Unless you've been living under a rock you should!!! It's the first REAL day of my IVF cycle! It's the day that I start growing my babies! I'm so excited! I will stim for 6-12 days depending on how long it takes my eggies to get mature. Sometimes I'm fast and sometimes it takes a while so I have no idea when my retrieval will be. I go for my first folly check on Wed. Remember... we want 8 mature eggs and an 8mm thick lining by the time of retrieval to stay on the shared risk plan! But you know I'm an overachiever so I would really like at least 12 mature eggs and a 9mm thick lining! Since I'm a cyster she said I would probably have some empty follicles. So I'm praying for at least 16 mature follicles to hopefully get 12 mature eggs! No pressure!
Also, I've had a headache since Mother Nature showed on Thursday! I hope the hormones make it go away tonight. I now remember why I used to take 3 straight months of BCPs. Besides the added benefit of only 4 periods a year... I would only get 4 migraines a year.

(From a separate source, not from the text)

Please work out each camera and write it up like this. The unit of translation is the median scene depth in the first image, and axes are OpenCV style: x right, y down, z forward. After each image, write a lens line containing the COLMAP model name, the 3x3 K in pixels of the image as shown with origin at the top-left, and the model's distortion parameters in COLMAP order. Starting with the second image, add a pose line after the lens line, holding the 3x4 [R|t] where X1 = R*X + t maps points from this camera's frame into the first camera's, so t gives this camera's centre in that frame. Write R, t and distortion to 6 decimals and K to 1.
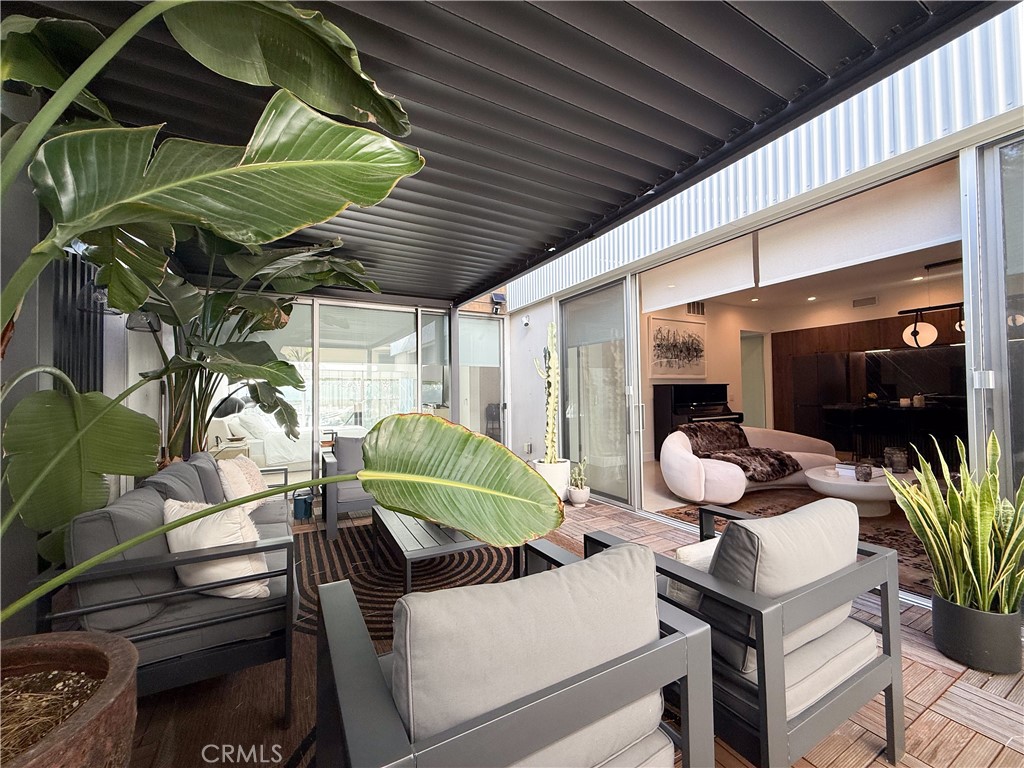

My last day wasn't so terrible. We all went to lunch as a group for the last time. It was nice. I held it together and didn't cry all day until the second we left. They all decided to wait so we could walk out together. The meetings only took about 10 min instead of the 30 that they had scheduled. So we were all done by 2:15. I was very touched that they wanted to wait on me to walk out together. I was still fine... no crying... until we were about to get on the elevator. We hugged our "mama" boss and she broke down crying. Then we hugged Tricia (she's staying on to help with the other funds) and she started crying. Then everybody started crying. Well you know if people are crying that I'm going to cry. So there we were, 10 women crying and hugging each other! I'm sure it was a sight for the men who walked by!